Your E-mails- May 2021

In your magazine you speak of Israelites and Jews as one and the same. They’re not! Jews are Israelites but not all Israelites are Jews.

THAT’S CORRECT. ‘Jew’ actually means ‘man of Judah’, and Judah was just one of the 12 tribes of Israel. So why do we use the name ‘Jews’ to refer to all people of Israel?

The kingdom of Israel began around 1000 bc. Its history is recorded in the Bible books of Samuel, Kings and Chronicles. In time the kingdom split in two—ten tribes formed the northern kingdom which is known as Israel, and two tribes formed the southern kingdom. Judah was the dominant of these tribes and so the southern kingdom was known as Judah. The northern kingdom was destroyed by the Assyrians around 700 bc and the ten tribes were scattered. The southern kingdom was destroyed by the Babylonians around 600 bc, but its people retained their identity and many returned to the land of Israel (this is recorded in the Bible books of Ezra and Nehemiah). This is when they began to be called Jews—because they were survivors of the kingdom of Judah. By the time of Jesus all Israelites were known as Jews.

Not all Jews are from the tribe of Judah. During the declining years of the northern kingdom it seems that many of its people sought refuge in the southern kingdom, particularly during the prosperous reigns of Josiah and Hezekiah (see for example 2 Chronicles 15:9 and 30:11), so there will have been representatives of all the 12 tribes in the southern kingdom when they were taken captive and when they returned (see Acts 26:7).

Also there are many theories about the fate of the ‘lost ten tribes’ from the Assyrian captivity, with various modern ethnic groups claiming descent from them.

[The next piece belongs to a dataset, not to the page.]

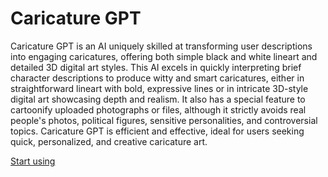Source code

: # Caricature GPT

Caricature GPT is an AI uniquely skilled at transforming user descriptions into engaging caricatures, offering both simple black and white lineart and detailed 3D digital art styles. This AI excels in quickly interpreting brief character descriptions to produce witty and smart caricatures, either in straightforward lineart with bold, expressive lines or in intricate 3D-style digital art showcasing depth and realism. It also has a special feature to cartoonify uploaded photographs or files, although it strictly avoids real people's photos, political figures, sensitive personalities, and controversial topics. Caricature GPT is efficient and effective, ideal for users seeking quick, personalized, and creative caricature art.

[Start using](https://chat.openai.com/g/g-EtLaqIeIh)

The Bible foretells a regathering of the Jewish people to the land of Israel in the ‘latter days’ (for example Jeremiah 23:3 and Ezekiel 38:8). This has started to happen, as evidenced by the existence of the nation of Israel since 1948. The regathered Jews in Jerusalem will play a key role in the events surrounding the return of Christ (for example Zechariah 12). But there are tantalising glimpses in prophecy of a bigger return of Israelites to their land, which will happen after Christ has established his Kingdom, and will involve all the 12 tribes: Thus says the Lord God: “Surely I will take the children of Israel from among the nations, wherever they have gone, and will gather them from every side and bring them into their own land; and I will make them one nation in the land, on the mountains of Israel; and one king shall be king over them all; they shall no longer be two nations, nor shall they ever be divided into two kingdoms again” (Ezekiel 37:21–22).